Branding Opposition to the War as “Terrorism”
In the friendly environs of the 700 Club, Horowitz spelled out a major theme in his book—any questioning or opposition to the US war on Iraq is pro-terrorist: “I estimate that there are 50,000 to 60,000 radical professors who want the terrorists to win and us to lose the war on terror. They regard the terrorists as freedom fighters and America is an imperialist power that oppresses third-world people, and we are the root cause of the attacks on us.”
And in “The Professors…”, Horowitz attacks statements such as,“What greater abdication of responsibility as both citizen and scholar than to remain silent in the face of Guantánamo, Abu Ghrayb, and Fallujah?” (p. 76). And, “Scratch the surface of U.S. rhetoric about its quest to bring freedom and democracy to the world and one finds the suffering of the people who must live with the reality of U.S. foreign policy.” (p.239)
Another “dangerous” claim: “American motives (in the invasion of Iraq) were not self-defense of but dreams of hegemony: namely the control of oil, a permanent military force that could virtually eliminate any geostrategic competition in the Gulf and an encirclement and ultimate invasion of Iran.” (248-249)
Any campus that banned discussion and debate over the questions posed by these attacked quotes would be a shamefully and deadly repressive environment.
Off Limits—Questioning Repression, Globalization, Greed, or Capitalism
“The Professors…” attacks a wide range of study, insight into, or criticism of capitalism. Among the statements Horowitz attacks professors for making:
“Structural changes because of globalization have led to increasing economic disparities between the wealthy and the poor. As a result, the highest concentration of poverty is found among urban school children and racially oppressed groups.” (p 63)
And…
“We need to clarify the connections between U.S. capitalism, global conquest, and visions of empire…”
Ruling such discussion out-of-order on campus would be to rule out-of-order exploring fundamental questions. In fact, hardly any serious inquiry into the state of the world escapes Horowitz’s fire, including this insight into the state of repression in the U.S. today and the danger of that taking yet another leap: “Given an Attorney General like John Ashcroft, the domestic face of the American global design is revealed as a kind of proto-fascist mentality that is prepared to use extreme methods to reach its goals. Without being paranoid, this is the sort of mentality that is capable of fabricating a Reichstag fire as a pretext, so as to achieve more and more control by the state over supposed islands of resistance.” (p. 161—The Reichstag fire was a pretext Hitler used to smash opposition to his rule.)
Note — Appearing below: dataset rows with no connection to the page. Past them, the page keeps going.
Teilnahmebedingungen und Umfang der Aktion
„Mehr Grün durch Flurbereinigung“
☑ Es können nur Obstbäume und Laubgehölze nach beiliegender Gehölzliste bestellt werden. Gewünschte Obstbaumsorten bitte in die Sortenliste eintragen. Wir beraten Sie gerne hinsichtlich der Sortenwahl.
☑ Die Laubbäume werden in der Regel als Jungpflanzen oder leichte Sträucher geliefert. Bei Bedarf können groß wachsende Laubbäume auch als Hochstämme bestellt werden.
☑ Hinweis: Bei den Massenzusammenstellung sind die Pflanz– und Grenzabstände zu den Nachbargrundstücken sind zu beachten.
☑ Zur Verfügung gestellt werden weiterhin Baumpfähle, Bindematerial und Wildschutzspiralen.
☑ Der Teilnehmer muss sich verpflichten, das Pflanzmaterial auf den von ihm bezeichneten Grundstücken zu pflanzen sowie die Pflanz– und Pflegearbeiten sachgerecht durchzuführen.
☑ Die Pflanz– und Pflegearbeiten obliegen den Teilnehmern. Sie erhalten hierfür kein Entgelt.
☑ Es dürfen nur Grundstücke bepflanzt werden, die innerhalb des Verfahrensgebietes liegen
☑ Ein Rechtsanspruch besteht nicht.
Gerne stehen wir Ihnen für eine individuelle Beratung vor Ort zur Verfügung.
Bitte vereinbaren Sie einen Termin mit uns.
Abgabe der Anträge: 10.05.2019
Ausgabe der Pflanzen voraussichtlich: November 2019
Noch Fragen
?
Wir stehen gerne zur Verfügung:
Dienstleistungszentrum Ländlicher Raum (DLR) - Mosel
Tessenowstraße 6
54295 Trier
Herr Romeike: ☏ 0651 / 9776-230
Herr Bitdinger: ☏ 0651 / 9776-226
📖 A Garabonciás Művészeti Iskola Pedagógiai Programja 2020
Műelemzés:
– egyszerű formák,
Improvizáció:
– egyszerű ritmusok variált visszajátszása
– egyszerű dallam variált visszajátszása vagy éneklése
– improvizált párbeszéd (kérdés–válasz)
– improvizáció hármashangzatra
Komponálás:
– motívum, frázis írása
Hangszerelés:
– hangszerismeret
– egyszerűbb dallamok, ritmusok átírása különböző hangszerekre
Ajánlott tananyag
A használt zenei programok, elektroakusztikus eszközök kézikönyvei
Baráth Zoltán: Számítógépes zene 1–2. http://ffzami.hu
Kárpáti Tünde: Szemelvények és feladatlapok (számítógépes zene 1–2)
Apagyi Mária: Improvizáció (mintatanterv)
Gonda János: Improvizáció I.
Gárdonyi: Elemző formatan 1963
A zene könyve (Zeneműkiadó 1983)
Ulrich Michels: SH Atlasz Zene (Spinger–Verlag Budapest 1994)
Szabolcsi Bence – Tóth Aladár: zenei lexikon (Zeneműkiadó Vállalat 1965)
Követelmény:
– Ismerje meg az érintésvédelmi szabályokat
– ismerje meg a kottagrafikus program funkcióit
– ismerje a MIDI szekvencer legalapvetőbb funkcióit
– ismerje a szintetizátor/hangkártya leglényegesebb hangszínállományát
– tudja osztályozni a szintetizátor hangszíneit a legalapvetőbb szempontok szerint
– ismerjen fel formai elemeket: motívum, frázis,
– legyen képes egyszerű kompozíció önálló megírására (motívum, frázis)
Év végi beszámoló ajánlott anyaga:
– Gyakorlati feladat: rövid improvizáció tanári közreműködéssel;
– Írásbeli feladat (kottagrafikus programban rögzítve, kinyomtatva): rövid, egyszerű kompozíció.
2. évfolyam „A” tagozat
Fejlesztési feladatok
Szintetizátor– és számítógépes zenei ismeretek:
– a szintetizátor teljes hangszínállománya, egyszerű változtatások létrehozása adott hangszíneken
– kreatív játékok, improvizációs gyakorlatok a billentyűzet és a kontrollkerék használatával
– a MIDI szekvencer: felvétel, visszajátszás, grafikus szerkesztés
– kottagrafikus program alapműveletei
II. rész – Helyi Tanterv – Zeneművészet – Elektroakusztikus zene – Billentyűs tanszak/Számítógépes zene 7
We Need Much More Critical Thought on Campus
The set of perspectives, truths, and questions that Horowitz would suppress from academic discourse reveals a vicious and reactionary agenda. Far from a campaign for “free speech,” “academic freedom,” or a “students bill of rights,” Horowitz’s agenda, with his campus spy network, his proposed laws, and his book, adds up to a serious and dangerous element of a larger agenda of endless war and repression.
The Horowitz attack on critical thought on campuses and beyond comes at a time when large numbers of people are coming up against, and raising profound questions about, the direction of society. And, at a time when the government is vastly expanding illegal, warrantless phone tapping, snooping on people’s library reading, and locking up “bad guys” on the President’s say-so, without any legal rights. In the context of all that, Horowitz is not about ensuring those questions can be raised and debated. Just the opposite—his book, and his so-called “academic bill of rights,” are about crushing critical thinking on campuses and beyond. The very questions “The Professors…” seeks to suppress need to become much more widely discussed, debated, struggled over, and ultimately acted on, on campuses from coast to coast.
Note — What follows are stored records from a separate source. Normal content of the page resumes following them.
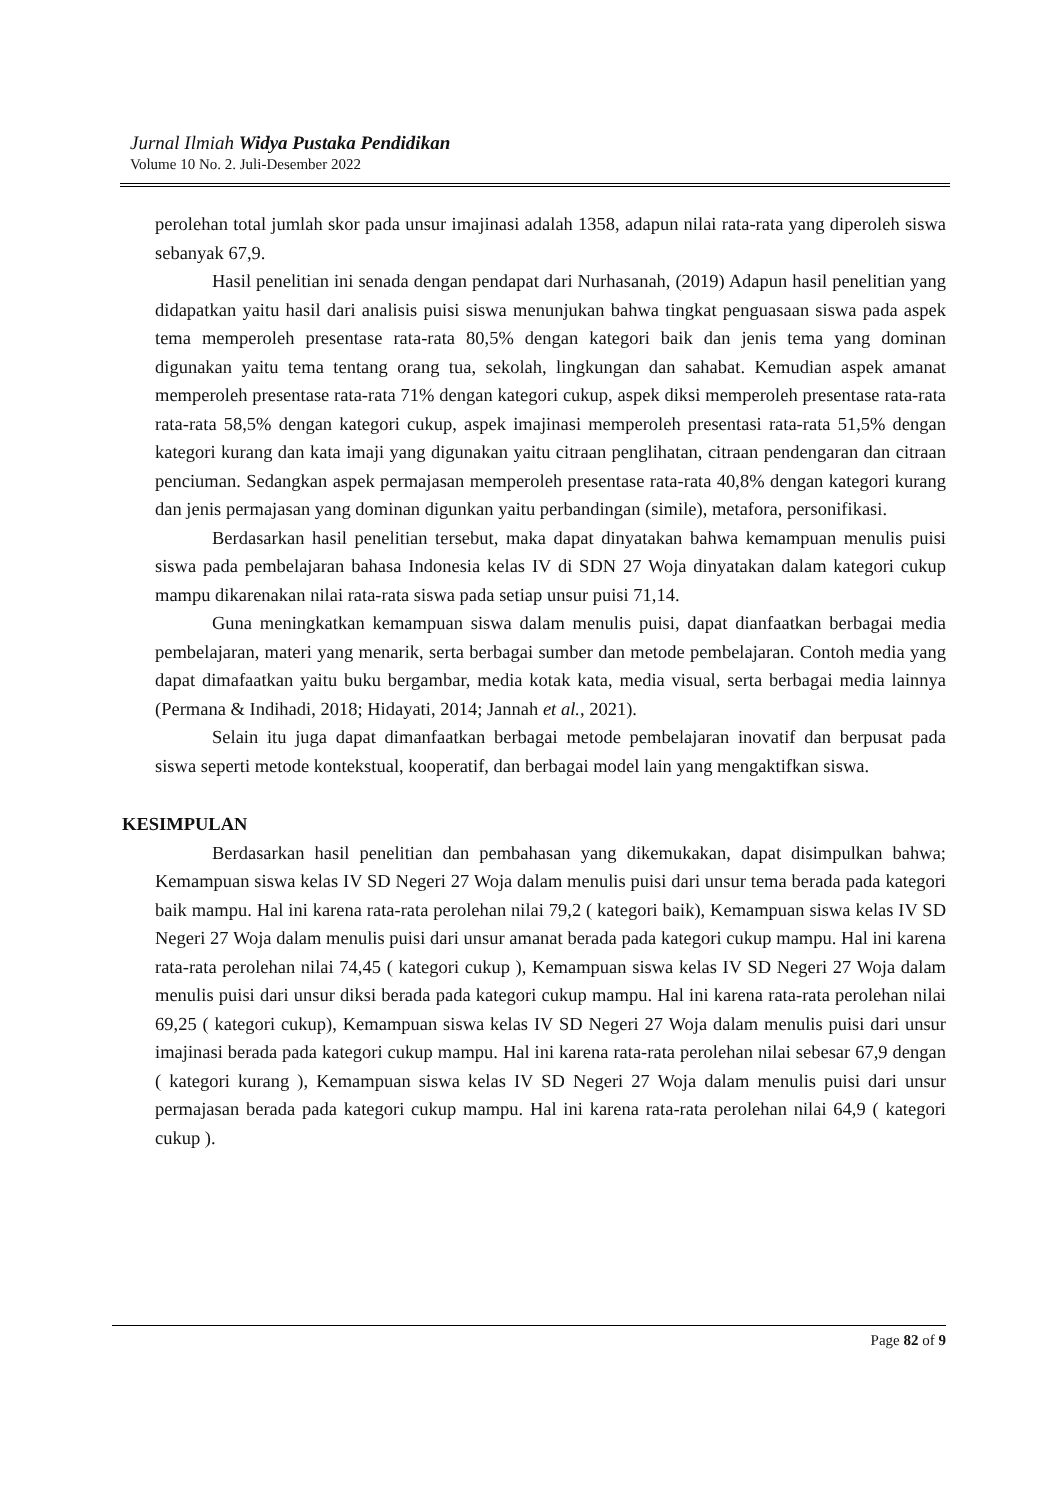Jurnal Ilmiah Widya Pustaka Pendidikan
Volume 10 No. 2. Juli-Desember 2022
perolehan total jumlah skor pada unsur imajinasi adalah 1358, adapun nilai rata-rata yang diperoleh siswa sebanyak 67,9.
Hasil penelitian ini senada dengan pendapat dari Nurhasanah, (2019) Adapun hasil penelitian yang didapatkan yaitu hasil dari analisis puisi siswa menunjukan bahwa tingkat penguasaan siswa pada aspek tema memperoleh presentase rata-rata 80,5% dengan kategori baik dan jenis tema yang dominan digunakan yaitu tema tentang orang tua, sekolah, lingkungan dan sahabat. Kemudian aspek amanat memperoleh presentase rata-rata 71% dengan kategori cukup, aspek diksi memperoleh presentase rata-rata rata-rata 58,5% dengan kategori cukup, aspek imajinasi memperoleh presentasi rata-rata 51,5% dengan kategori kurang dan kata imaji yang digunakan yaitu citraan penglihatan, citraan pendengaran dan citraan penciuman. Sedangkan aspek permajasan memperoleh presentase rata-rata 40,8% dengan kategori kurang dan jenis permajasan yang dominan digunkan yaitu perbandingan (simile), metafora, personifikasi.
Berdasarkan hasil penelitian tersebut, maka dapat dinyatakan bahwa kemampuan menulis puisi siswa pada pembelajaran bahasa Indonesia kelas IV di SDN 27 Woja dinyatakan dalam kategori cukup mampu dikarenakan nilai rata-rata siswa pada setiap unsur puisi 71,14.
Guna meningkatkan kemampuan siswa dalam menulis puisi, dapat dianfaatkan berbagai media pembelajaran, materi yang menarik, serta berbagai sumber dan metode pembelajaran. Contoh media yang dapat dimafaatkan yaitu buku bergambar, media kotak kata, media visual, serta berbagai media lainnya (Permana & Indihadi, 2018; Hidayati, 2014; Jannah et al., 2021).
Selain itu juga dapat dimanfaatkan berbagai metode pembelajaran inovatif dan berpusat pada siswa seperti metode kontekstual, kooperatif, dan berbagai model lain yang mengaktifkan siswa.
KESIMPULAN
Berdasarkan hasil penelitian dan pembahasan yang dikemukakan, dapat disimpulkan bahwa; Kemampuan siswa kelas IV SD Negeri 27 Woja dalam menulis puisi dari unsur tema berada pada kategori baik mampu. Hal ini karena rata-rata perolehan nilai 79,2 ( kategori baik), Kemampuan siswa kelas IV SD Negeri 27 Woja dalam menulis puisi dari unsur amanat berada pada kategori cukup mampu. Hal ini karena rata-rata perolehan nilai 74,45 ( kategori cukup ), Kemampuan siswa kelas IV SD Negeri 27 Woja dalam menulis puisi dari unsur diksi berada pada kategori cukup mampu. Hal ini karena rata-rata perolehan nilai 69,25 ( kategori cukup), Kemampuan siswa kelas IV SD Negeri 27 Woja dalam menulis puisi dari unsur imajinasi berada pada kategori cukup mampu. Hal ini karena rata-rata perolehan nilai sebesar 67,9 dengan ( kategori kurang ), Kemampuan siswa kelas IV SD Negeri 27 Woja dalam menulis puisi dari unsur permajasan berada pada kategori cukup mampu. Hal ini karena rata-rata perolehan nilai 64,9 ( kategori cukup ).
Page 82 of 9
Horowitz on Women’s Intelligence
In a final chapter of “The Professors…,” Horowitz upholds the claim by Lawrence Summers, the now-resigned President of Harvard University, that women aren’t mentally capable of making the same contributions to “high end” science as men. Horowitz claims that “Summers’s remarks reflected the conclusions of a large body of neuro-scientific data and opinion.” He documents his claim with a footnote that looks like it is citing an authoritative study. In fact, the footnote refers to a debate between two Harvard psychologists on Summers’s remarks.
In fact, Summers’s views do not reflect the body of scientific understanding, or even a credible “alternative” understanding of the issues involved. Addressing his charges, the American Sociological Association Council said, “The most compelling patterns shown by research are that people’s abilities, as measured by job outcomes, are shaped by and interact with social influences.” The presidents of Stanford, Massachusetts Institute of Technology, and Princeton University (two of them women scientists) said Summers’s claim was a “myth.” Many, many heavily researched studies refute Summers’s claim, and those studies reflect the “professionally agreed-on methodologies and standards” that Horowitz’s book claims to insist on. Except when they contradict his reactionary ideology and politics.
Horowitz To Debate Churchill
And, as we go to press, Horowitz’s student Web site is announcing a debate between University of Colorado professor Ward Churchill and Horowitz at 8 p.m. on Thursday, April 6, at the Jack Morton Auditorium at the George Washington University Campus in Washington, D.C.
Churchill emerged as a flashpoint in the battle over critical thinking on campuses when powerful reactionary forces ranging from the Governor of Colorado to Bill O’Reilly called for his firing from the University of Colorado, in response to comments Churchill made after the September 11 attacks.
Horowitz’s Web site charged that “Churchill is typical of the hate-America academic left—a fifth column every bit as much a threat to our survival as Osama bin Laden and al-Qaeda. Sixties rioters are today’s professors. They’ve created universities that mirror their mindset. Women’s Studies, African American Studies, Hispanic Studies, ethnic studies, Gay and Lesbian Studies are excuses for neo-Marxist indoctrination (where race, gender, or sexuality substitute for “class”)….”
Emma Perez, who assumed the position of Chair of the Ethnic Studies Department at Colorado after Churchill was forced out, made these observations about the stakes of the attack on Churchill in an article in Counterpunch: “We have to be as clear as possible about the big picture. This is much, much bigger than an individual attack on Ward. What we’re looking at is a carefully developed, pre-existing national strategy that has been searching for exactly the right breakthrough ‘test case.’ It has found extremely favorable conditions in Ward’s situation and in the post-911 climate. As they’ve been doing already in other areas, they want to dismantle the structural footholds (academic freedom/tenure, ethnic studies) that social movements gained for people of color and liberal and progressive intellectuals inside academe during the ’60s & ’70s. … This is a fight to make history.”